Supplied data section start
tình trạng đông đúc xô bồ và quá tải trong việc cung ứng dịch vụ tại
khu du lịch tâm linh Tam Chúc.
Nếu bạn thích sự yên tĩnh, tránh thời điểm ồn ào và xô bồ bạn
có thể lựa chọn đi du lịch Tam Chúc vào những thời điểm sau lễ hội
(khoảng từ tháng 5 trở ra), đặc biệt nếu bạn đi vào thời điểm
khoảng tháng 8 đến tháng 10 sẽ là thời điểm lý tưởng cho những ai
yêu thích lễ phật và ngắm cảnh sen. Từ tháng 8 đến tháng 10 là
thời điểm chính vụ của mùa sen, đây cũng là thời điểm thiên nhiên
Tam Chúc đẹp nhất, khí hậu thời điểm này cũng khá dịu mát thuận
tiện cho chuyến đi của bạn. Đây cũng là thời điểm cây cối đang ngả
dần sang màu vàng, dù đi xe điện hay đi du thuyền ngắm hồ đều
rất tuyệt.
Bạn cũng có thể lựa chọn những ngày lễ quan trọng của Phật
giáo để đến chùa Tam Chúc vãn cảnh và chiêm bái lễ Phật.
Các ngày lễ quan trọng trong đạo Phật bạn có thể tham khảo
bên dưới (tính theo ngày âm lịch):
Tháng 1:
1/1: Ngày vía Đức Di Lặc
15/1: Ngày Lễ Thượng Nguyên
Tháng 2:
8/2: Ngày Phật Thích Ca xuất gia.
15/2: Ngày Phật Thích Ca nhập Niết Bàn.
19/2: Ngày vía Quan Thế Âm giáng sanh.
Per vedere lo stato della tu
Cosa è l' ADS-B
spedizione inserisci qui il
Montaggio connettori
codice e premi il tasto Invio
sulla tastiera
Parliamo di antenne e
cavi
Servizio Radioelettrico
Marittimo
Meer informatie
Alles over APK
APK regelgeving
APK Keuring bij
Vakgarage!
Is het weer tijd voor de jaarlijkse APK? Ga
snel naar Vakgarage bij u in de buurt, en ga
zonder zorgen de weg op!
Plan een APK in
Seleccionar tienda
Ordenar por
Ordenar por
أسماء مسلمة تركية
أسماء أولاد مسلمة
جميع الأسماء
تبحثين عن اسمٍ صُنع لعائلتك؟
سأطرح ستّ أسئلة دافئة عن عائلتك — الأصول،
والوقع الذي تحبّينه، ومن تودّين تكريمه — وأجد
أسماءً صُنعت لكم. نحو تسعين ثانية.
Supplied data section end
# Work item:
Please retype the top of the data exactly, down to and including the line that holds "Is het weer tijd voor de jaarlijkse APK? Ga", and nothing further.

# Exercise result:
tình trạng đông đúc xô bồ và quá tải trong việc cung ứng dịch vụ tại
khu du lịch tâm linh Tam Chúc.
Nếu bạn thích sự yên tĩnh, tránh thời điểm ồn ào và xô bồ bạn
có thể lựa chọn đi du lịch Tam Chúc vào những thời điểm sau lễ hội
(khoảng từ tháng 5 trở ra), đặc biệt nếu bạn đi vào thời điểm
khoảng tháng 8 đến tháng 10 sẽ là thời điểm lý tưởng cho những ai
yêu thích lễ phật và ngắm cảnh sen. Từ tháng 8 đến tháng 10 là
thời điểm chính vụ của mùa sen, đây cũng là thời điểm thiên nhiên
Tam Chúc đẹp nhất, khí hậu thời điểm này cũng khá dịu mát thuận
tiện cho chuyến đi của bạn. Đây cũng là thời điểm cây cối đang ngả
dần sang màu vàng, dù đi xe điện hay đi du thuyền ngắm hồ đều
rất tuyệt.
Bạn cũng có thể lựa chọn những ngày lễ quan trọng của Phật
giáo để đến chùa Tam Chúc vãn cảnh và chiêm bái lễ Phật.
Các ngày lễ quan trọng trong đạo Phật bạn có thể tham khảo
bên dưới (tính theo ngày âm lịch):
Tháng 1:
1/1: Ngày vía Đức Di Lặc
15/1: Ngày Lễ Thượng Nguyên
Tháng 2:
8/2: Ngày Phật Thích Ca xuất gia.
15/2: Ngày Phật Thích Ca nhập Niết Bàn.
19/2: Ngày vía Quan Thế Âm giáng sanh.
Per vedere lo stato della tu
Cosa è l' ADS-B
spedizione inserisci qui il
Montaggio connettori
codice e premi il tasto Invio
sulla tastiera
Parliamo di antenne e
cavi
Servizio Radioelettrico
Marittimo
Meer informatie
Alles over APK
APK regelgeving
APK Keuring bij
Vakgarage!
Is het weer tijd voor de jaarlijkse APK? Ga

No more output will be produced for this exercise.